“I had a subarachnoid haemorrhage – a type of stroke caused by bleeding on the surface of the brain. I was at work at the time – I work as a community nursery nurse and I had been doing health and developmental reviews in baby clinics in the morning. I was sitting in the car fortunately when a passer-by saw me and noticed I was looking unwell. They called an ambulance which took me to Kingston hospital where I had a CT scan. My mum had actually passed away from a brain haemorrhage in 2000, so I was blue lighted to St. George’s hospital where they operated the next day and I was sedated for three days afterwards.
This was all completely out of the blue for me. I’d done 4 or 5 health reviews in the morning with lots of paperwork and my handwriting was completely legible, so it was obviously a spontaneous bleed. I don’t remember very much about it. I was in St. Georges for two weeks and then St Helier for a few weeks. When I was discharged on New Years Day they stopped my anti-epileptic medicine which ended up putting me back in hospital. I could have gone to another rehab centre but luckily they agreed funding for me to go to QEF for neuro rehabilitation which I will forever be grateful for.
I had a very bad memory. When I got to there and they said ‘hello’ I just kept saying ‘I was going home on Friday and going back to work on Monday’. But I couldn’t remember where I lived, worked or conversations I had had. I must have walked around the building 100 times on my first day asking the same questions over and over – I was a bit of a handful!
When I was at QEF I had physiotherapy as my balance wasn’t great, speech and language therapy, psychology and lots of occupational therapy. I remember cooking a curry that I took home at the weekend, but it was too spicy for anyone to eat! The psychology team worked with me on my memory, and whilst I can’t remember much of it, I do remember them asking me to use a white board to write down the names of everyone in my family and doing something called a zoo map test where you have go round it one way.

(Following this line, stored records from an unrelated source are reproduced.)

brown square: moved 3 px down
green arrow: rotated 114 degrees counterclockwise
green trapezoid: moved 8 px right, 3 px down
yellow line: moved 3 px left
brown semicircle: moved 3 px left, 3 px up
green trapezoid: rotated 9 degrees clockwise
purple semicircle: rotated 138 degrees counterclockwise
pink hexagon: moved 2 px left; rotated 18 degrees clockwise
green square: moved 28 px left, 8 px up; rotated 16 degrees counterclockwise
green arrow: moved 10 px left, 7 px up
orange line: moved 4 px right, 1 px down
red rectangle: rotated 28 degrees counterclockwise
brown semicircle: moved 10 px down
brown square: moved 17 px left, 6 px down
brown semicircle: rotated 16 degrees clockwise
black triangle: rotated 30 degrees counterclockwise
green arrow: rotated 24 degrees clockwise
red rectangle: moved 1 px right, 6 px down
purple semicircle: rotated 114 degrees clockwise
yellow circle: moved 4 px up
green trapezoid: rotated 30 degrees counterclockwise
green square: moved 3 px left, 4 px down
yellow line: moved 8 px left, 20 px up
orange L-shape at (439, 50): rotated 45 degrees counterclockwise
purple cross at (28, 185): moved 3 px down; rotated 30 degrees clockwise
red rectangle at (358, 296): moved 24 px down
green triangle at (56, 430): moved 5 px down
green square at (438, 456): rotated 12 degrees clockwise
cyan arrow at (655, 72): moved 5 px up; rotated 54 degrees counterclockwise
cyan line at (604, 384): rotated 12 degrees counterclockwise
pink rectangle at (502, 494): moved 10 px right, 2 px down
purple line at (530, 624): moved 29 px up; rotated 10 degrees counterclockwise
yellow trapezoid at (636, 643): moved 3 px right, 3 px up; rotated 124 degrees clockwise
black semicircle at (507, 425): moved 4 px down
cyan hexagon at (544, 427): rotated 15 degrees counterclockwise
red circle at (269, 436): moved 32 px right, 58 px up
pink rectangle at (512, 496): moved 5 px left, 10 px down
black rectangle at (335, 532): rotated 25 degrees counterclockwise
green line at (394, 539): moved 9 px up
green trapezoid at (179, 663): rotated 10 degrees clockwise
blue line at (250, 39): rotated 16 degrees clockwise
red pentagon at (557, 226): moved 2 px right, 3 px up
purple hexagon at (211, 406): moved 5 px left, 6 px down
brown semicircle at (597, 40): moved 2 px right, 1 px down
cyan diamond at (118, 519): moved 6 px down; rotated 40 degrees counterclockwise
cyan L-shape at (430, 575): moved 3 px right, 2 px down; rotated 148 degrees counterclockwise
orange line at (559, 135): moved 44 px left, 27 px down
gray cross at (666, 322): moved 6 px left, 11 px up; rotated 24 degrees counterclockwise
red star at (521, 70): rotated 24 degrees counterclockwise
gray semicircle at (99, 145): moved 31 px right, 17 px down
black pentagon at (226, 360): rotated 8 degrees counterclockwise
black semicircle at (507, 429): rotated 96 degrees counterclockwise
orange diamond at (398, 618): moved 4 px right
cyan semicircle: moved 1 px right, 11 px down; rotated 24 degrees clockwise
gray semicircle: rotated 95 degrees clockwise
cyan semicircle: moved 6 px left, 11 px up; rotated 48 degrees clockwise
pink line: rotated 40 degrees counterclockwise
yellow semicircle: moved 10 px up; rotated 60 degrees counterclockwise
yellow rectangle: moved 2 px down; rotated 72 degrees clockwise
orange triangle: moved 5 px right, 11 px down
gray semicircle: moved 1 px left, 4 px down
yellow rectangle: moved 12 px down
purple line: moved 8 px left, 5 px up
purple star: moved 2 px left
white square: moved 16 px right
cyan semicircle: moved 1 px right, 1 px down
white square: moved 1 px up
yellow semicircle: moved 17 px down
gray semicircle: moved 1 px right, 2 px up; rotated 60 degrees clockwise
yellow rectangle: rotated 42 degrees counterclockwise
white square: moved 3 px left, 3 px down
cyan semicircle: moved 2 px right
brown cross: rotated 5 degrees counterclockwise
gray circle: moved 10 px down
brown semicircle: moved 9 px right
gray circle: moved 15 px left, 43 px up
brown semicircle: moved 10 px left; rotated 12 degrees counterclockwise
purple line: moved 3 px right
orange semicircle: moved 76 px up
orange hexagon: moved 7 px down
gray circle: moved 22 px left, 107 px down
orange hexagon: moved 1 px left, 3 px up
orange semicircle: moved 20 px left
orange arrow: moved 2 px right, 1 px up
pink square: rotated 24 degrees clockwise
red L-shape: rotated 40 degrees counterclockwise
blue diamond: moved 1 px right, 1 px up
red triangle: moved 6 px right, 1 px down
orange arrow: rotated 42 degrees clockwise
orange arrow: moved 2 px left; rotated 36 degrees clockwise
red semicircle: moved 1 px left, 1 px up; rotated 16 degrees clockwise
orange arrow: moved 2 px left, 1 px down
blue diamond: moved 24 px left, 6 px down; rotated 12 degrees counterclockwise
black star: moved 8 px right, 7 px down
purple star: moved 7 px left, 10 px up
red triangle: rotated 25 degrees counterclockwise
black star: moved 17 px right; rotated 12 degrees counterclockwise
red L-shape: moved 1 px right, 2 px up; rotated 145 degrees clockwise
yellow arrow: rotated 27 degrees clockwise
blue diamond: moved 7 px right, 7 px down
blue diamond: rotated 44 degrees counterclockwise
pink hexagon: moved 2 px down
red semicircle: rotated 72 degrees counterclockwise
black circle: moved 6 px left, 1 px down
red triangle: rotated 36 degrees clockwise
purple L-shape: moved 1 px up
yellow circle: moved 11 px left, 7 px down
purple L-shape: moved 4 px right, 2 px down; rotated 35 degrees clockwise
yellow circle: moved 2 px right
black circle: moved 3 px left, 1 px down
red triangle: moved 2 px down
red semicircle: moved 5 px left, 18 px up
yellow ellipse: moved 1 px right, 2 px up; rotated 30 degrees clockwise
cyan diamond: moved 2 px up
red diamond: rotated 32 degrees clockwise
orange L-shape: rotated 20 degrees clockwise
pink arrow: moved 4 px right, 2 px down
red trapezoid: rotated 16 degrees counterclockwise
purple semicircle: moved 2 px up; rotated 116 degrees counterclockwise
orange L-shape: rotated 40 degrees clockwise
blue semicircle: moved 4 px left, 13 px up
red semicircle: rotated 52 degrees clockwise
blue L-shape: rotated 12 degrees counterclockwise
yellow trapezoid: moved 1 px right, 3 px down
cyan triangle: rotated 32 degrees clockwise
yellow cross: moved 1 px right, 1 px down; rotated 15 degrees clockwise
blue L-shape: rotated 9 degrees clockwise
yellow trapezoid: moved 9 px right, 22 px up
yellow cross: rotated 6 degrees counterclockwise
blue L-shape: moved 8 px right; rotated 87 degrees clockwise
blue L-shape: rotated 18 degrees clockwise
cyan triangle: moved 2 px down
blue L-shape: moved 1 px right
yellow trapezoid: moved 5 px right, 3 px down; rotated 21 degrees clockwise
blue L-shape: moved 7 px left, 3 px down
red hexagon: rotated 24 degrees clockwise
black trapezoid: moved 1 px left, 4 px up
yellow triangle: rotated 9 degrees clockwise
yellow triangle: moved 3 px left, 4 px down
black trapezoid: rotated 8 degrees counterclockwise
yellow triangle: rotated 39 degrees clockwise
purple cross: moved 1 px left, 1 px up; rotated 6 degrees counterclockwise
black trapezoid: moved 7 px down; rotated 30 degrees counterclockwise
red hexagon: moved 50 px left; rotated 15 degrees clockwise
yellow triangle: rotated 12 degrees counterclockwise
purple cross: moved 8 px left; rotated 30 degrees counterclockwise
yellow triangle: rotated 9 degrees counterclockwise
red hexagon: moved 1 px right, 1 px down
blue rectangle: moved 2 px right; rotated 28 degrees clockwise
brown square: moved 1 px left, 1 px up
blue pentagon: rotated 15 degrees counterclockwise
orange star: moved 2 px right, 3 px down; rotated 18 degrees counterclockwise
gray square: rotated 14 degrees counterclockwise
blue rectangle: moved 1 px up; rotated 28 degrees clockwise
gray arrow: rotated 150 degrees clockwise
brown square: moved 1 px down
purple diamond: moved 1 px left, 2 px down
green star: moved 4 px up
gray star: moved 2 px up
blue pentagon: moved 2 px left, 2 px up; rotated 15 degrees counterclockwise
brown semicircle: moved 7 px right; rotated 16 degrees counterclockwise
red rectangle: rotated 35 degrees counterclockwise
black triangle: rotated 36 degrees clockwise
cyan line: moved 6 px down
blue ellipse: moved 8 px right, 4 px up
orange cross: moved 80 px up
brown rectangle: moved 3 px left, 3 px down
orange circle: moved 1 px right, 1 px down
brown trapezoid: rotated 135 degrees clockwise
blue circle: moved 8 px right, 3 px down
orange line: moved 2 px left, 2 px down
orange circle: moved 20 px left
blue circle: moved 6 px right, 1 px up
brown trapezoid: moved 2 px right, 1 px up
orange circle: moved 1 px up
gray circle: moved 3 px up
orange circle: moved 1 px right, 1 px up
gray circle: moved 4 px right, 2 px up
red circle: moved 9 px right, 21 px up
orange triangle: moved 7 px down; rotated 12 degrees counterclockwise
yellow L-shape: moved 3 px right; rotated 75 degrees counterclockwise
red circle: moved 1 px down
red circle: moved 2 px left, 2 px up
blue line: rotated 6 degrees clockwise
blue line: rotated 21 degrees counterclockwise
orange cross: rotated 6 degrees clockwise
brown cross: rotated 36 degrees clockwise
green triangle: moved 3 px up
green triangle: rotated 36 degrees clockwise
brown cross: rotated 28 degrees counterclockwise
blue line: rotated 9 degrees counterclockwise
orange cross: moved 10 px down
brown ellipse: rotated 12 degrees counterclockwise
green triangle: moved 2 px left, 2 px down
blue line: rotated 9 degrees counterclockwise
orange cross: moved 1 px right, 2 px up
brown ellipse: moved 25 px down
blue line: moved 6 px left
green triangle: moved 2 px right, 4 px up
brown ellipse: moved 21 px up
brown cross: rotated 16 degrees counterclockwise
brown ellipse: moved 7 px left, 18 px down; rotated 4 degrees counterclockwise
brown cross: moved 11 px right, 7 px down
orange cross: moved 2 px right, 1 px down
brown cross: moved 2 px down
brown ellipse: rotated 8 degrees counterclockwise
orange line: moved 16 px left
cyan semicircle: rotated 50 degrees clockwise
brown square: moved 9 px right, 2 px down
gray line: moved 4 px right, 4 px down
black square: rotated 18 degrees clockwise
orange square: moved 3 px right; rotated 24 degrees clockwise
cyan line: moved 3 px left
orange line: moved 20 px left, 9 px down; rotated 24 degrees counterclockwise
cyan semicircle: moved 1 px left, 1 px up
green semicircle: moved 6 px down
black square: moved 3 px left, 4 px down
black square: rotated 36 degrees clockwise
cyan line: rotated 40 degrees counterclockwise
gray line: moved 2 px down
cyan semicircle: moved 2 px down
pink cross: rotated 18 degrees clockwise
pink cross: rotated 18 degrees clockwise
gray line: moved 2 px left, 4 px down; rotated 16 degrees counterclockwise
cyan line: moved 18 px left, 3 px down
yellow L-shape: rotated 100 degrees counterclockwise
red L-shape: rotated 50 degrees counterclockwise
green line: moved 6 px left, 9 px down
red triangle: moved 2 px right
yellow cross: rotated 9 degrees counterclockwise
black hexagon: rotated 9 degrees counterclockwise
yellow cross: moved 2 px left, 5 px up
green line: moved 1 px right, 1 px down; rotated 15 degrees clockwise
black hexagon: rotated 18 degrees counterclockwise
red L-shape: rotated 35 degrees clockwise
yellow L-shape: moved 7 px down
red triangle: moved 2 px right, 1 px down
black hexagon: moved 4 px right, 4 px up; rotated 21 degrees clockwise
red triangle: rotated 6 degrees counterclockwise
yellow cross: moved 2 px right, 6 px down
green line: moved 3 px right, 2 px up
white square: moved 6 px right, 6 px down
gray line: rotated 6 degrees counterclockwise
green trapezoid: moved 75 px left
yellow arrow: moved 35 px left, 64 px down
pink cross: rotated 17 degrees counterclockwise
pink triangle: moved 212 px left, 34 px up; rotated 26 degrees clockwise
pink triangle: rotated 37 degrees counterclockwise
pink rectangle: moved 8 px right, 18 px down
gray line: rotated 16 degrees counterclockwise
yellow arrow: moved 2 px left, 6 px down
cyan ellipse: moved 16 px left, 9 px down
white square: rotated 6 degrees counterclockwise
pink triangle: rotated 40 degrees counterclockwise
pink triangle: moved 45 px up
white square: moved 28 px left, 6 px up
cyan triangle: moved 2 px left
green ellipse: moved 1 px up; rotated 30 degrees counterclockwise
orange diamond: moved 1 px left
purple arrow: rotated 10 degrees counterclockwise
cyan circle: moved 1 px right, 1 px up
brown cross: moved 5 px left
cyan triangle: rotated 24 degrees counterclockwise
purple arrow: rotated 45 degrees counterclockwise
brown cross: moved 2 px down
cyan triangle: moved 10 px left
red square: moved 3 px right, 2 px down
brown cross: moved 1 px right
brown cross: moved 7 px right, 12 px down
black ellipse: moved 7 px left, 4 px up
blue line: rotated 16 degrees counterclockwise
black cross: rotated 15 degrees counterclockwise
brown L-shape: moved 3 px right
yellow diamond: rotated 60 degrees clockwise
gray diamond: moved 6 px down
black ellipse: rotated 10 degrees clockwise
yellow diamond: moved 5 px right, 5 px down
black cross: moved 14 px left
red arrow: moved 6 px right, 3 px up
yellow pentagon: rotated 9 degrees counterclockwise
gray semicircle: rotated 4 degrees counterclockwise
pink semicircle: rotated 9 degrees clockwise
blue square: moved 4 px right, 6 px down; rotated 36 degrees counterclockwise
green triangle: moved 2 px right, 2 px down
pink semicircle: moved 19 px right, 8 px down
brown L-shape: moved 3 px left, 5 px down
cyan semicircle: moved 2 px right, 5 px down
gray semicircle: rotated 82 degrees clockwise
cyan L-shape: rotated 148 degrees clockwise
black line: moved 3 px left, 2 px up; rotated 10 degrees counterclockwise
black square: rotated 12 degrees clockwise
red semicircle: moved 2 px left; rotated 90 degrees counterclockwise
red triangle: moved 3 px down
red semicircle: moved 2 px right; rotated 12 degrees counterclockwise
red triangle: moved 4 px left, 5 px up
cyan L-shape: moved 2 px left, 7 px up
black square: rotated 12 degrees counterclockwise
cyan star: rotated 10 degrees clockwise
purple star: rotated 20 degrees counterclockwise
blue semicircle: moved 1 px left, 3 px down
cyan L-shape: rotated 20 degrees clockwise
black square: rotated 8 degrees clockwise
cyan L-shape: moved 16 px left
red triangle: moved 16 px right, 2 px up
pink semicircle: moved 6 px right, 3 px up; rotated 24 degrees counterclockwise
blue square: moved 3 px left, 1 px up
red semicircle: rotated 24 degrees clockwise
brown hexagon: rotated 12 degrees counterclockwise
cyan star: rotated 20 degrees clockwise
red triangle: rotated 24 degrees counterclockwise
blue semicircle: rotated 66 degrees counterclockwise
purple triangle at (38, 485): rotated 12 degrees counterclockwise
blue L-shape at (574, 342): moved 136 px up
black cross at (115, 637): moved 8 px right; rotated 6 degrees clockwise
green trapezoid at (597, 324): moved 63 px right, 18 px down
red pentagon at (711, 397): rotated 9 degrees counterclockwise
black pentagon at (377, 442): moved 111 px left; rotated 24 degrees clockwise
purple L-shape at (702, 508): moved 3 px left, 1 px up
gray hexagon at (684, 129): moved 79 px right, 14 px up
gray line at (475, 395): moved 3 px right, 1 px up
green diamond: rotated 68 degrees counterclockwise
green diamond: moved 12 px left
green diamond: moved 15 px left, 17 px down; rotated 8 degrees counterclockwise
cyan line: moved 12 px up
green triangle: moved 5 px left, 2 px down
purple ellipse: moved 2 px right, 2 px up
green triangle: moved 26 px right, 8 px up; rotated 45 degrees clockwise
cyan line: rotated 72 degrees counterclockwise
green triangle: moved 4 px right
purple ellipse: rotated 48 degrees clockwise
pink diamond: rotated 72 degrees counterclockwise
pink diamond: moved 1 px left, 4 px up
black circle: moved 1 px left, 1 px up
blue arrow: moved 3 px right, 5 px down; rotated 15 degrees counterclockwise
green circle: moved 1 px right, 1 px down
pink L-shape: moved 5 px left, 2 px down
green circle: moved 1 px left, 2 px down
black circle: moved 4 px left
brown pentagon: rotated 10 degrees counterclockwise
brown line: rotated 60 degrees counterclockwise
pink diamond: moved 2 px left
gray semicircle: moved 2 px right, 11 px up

I was an inpatient at QEF for 12 weeks and then was lucky enough to continue as an outpatient for another 10 weeks. Alena was my keyworker the whole time. QEF helped me to secure work experience in a play group, which helped me prepare to go back to work and their Mobility Services team also assessed me to check I was safe to drive again, which I passed with flying colours.
After almost exactly a year I was trying to get back to work and QEF continued to support me even then. I needed to have an interview with Occupational Health to assess whether I was OK to return to work. I asked Alena to come with me and even though she was only there as my guest, they saw her as a support worker and denied my return to work request. She wrote a letter to clarify what support I actually needed and the second time I went back with my partner instead. They did a memory test where they told me something at the start of the interview that I had to remember at the end, and I passed.
QEF asked me if I would like to volunteer in their neuro rehabilitation service – the same service that had helped me; talking to clients, playing games and joining conversation groups etc. This service has recently moved to the new Care and Rehabilitation Centre just outside Leatherhead and it’s a lovely building. I’m volunteering with the Speech and Language team which is great. I help clients with breakfast, play games and read with people and encourage them to talk.
I’ve been doing this for a couple of years now and I love it – I love working with the clients and the staff. It helps me to give something back as I wouldn’t be driving or working the way I am without QEF. I actually passed my minibus driving assessment with QEF just before lockdown in March, so now I drive a mini bus for QEF too.
I don’t think I would have got out of other rehab centres what I have got from QEF. They have seen me at my best and my worst – everyone there, all the staff are absolutely amazing.